AI Framework Developed to Identify and Track COVID-19 Variants
The Universities of Manchester and Oxford have made a groundbreaking discovery in the fight against COVID-19. A new AI framework developed by scientists at these institutions can identify and track new and concerning variants of the virus, such as alpha, delta, and omicron, at an early stage. This framework, presented in the journal PNAS, combines dimension reduction techniques and a new explainable clustering algorithm called CLASSIX.

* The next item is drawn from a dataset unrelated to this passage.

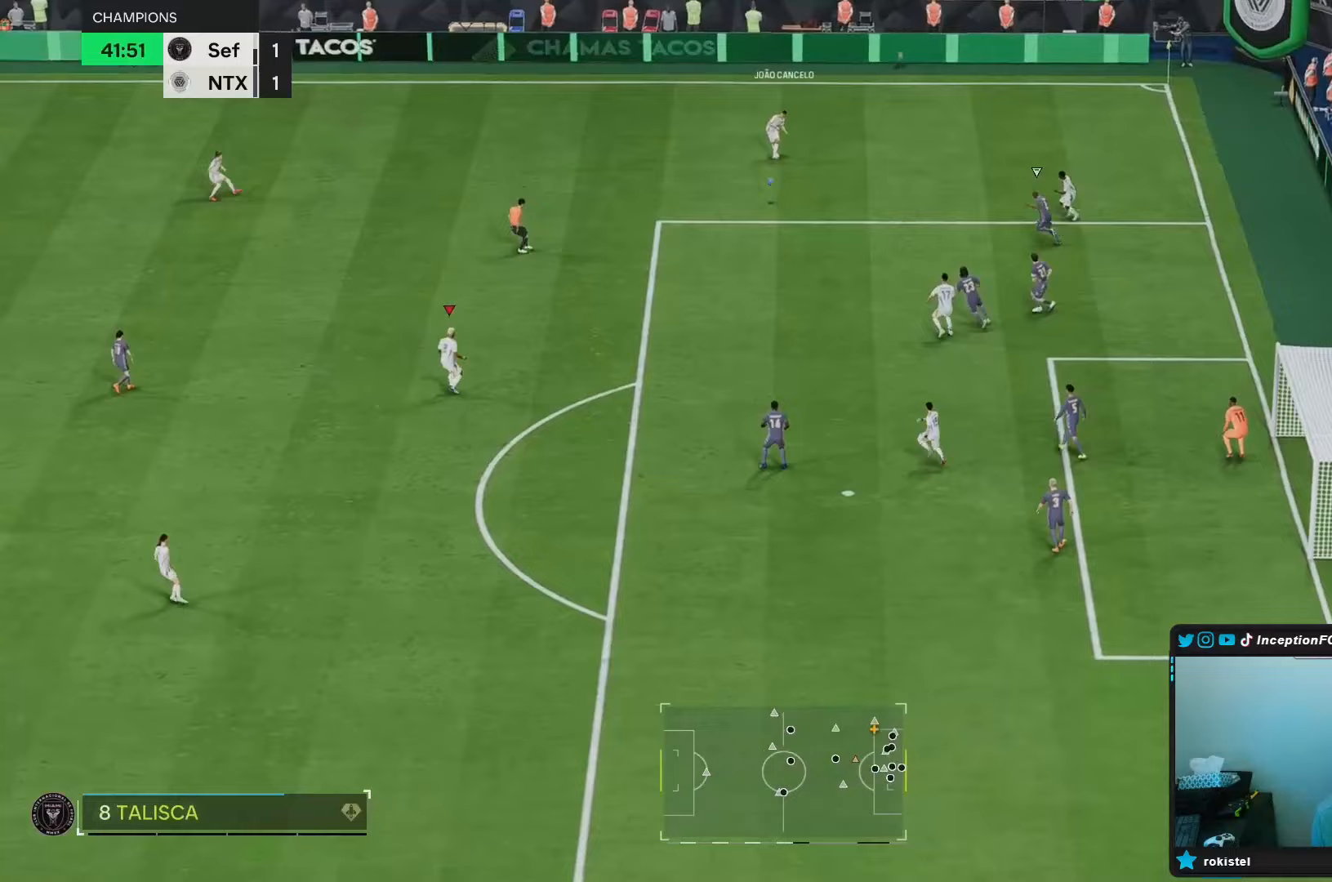
{"buttons": [], "left_stick": "center", "right_stick": "center", "events": [[150, "R2", "down"], [183, "left_stick", "up-right"], [333, "R2", "up"], [433, "left_stick", "center"]]}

The high mutation rate and rapid evolution of COVID-19 make it challenging to identify problematic strains in the vast amount of genomic data available. However, the new AI framework can process 5.7 million sequences in just one to two days on a standard laptop, making it more accessible to researchers. This automation of tasks allows for quicker identification of concerning pathogen strains and frees up human experts for other vital developments.
The AI framework breaks down genetic sequences of the virus into smaller “words” and groups similar sequences together based on their patterns using machine learning techniques. The clustering algorithm CLASSIX is less computationally demanding than traditional methods and provides textual and visual explanations of the computed clusters.
This new approach serves as a proof of concept for the potential use of machine learning methods in early detection of emerging variants without relying solely on phylogenetic analysis. While phylogenetics remains important for understanding viral ancestry, machine learning methods can handle a much larger number of sequences at a lower computational cost.
The research team believes that this AI framework could revolutionize the way we track and respond to viral outbreaks in the future. By identifying concerning variants early on, researchers can be more proactive in developing tailored vaccines and potentially eliminate these variants before they become established. This innovative technology represents a significant step forward in the ongoing battle against COVID-19 and other infectious diseases.